Lärmschutz in Innenstadt: Tempo 30 wird geprüft

Stadtrat Marienberg beschließt Plan - jedoch ohne Maßnahmen

Marienberg.

Lärm macht krank. Das ist wissenschaftlich bewiesen. Auch Marienberg ist daher nach EU-Richtlinie und nach Bundesimmissionsschutzgesetz verpflichtet, aufgrund der Verkehrsbelastung entlang der Bundesstraße 171 in der Innenstadt einen Lärmaktionsplan zu erstellen. Der Stadtrat hat nach Abwägung der öffentlichen und privaten Belange das Papier nun in seiner jüngsten Sitzung einstimmig beschlossen. Allerdings ohne Maßnahmen, die Lärm künftig mindern sollen. Das hat Gründe.

Aufgestellt wurde der Plan für den rund 1,1 Kilometer langen Streckenabschnitt der B 171 vom Bahnhof bis zur Einmündung auf die Ortsumgehung B 174. Dort haben Messungen Überschreitungen der Grenzwerte ergeben, so Oberbürgermeister André Heinrich (parteilos). In dem Bereich seien von 1998 bis 2003 bereits 33 von 45 Gebäuden mit Schallschutzfenstern ausgestattet worden, begründet Heinrich den Verzicht auf einen Maßnahmenplan. Zudem sei die Stadt nicht Baulastträger der Bundesstraße, habe daher auch kein Handlungsspielraum und dürfe keine Änderungen vornehmen. Zuständig sind das Landesamt für Straßenbau und Verkehr und das Landesamt für Umwelt, Landwirtschaft und Geologie. Ohnehin sind Lärmschutzwände in dem Gebiet nicht möglich.

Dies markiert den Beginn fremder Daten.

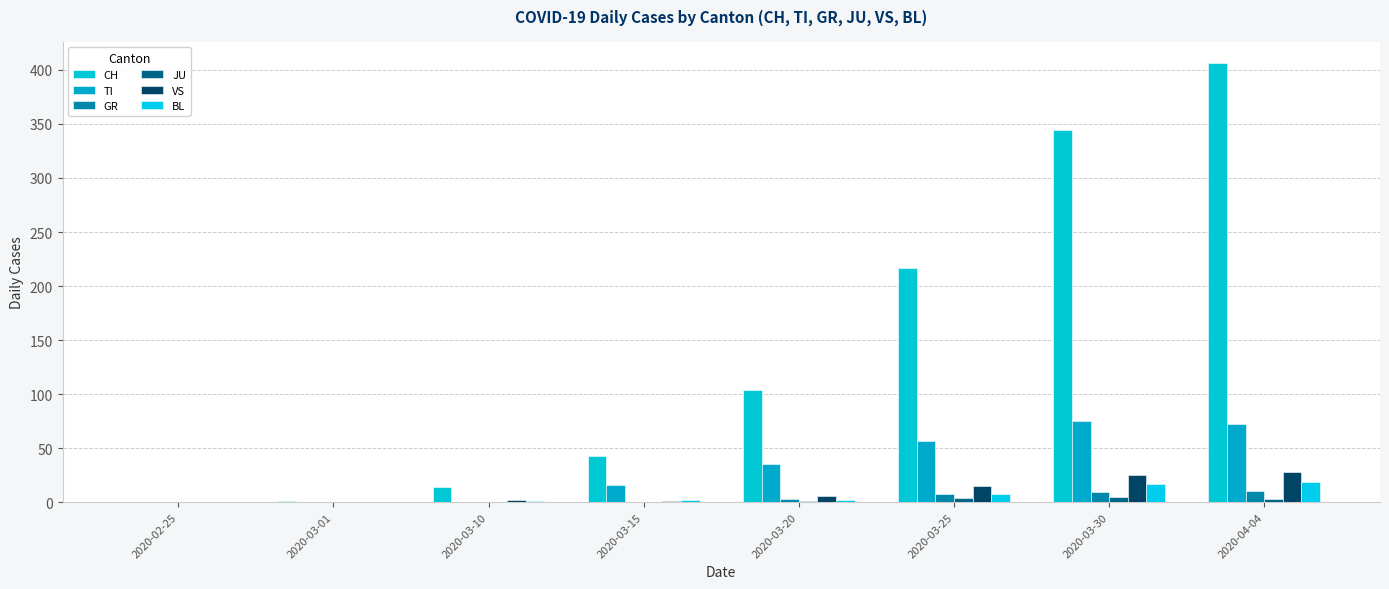

What is the label of the 7th bar from the left?

2020-03-30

Grünen-Stadtrat Klaus-Ekkehard Köhler bezeichnet den Lärmaktionsplan als zahnlosen Tiger. Dem entgegen befürwortet er den Vorschlag von einer Anwohnerin an der Freiberger Straße. Sie schlägt vor, den Schwerlastverkehr im Stadtbereich nur noch für Anlieger zu genehmigen beziehungsweise die Geschwindigkeit für Lkw auf 30 km/h zu beschränken. Damit würde sich auch die Sicherheit im Zentrum verbessern - besonders im Hinblick auf den Schulweg.

Heinrich bestätigt, dass der Vorschlag von der Verwaltung geprüft wird. Ob Tempo 30 auch eingeführt wird, ist offen. Heinrich jedenfalls ist wenig optimistisch, dass mit der Geschwindigkeitsbeschränkung der Lärm deutlich reduziert wird. In Reitzenhain sei Tempo 30 statt 50 innerorts eingeführt worden. "Der Unterschied im Dezibel-Bereich ist minimal. Das nimmt man fast nicht wahr", so der Oberbürgermeister.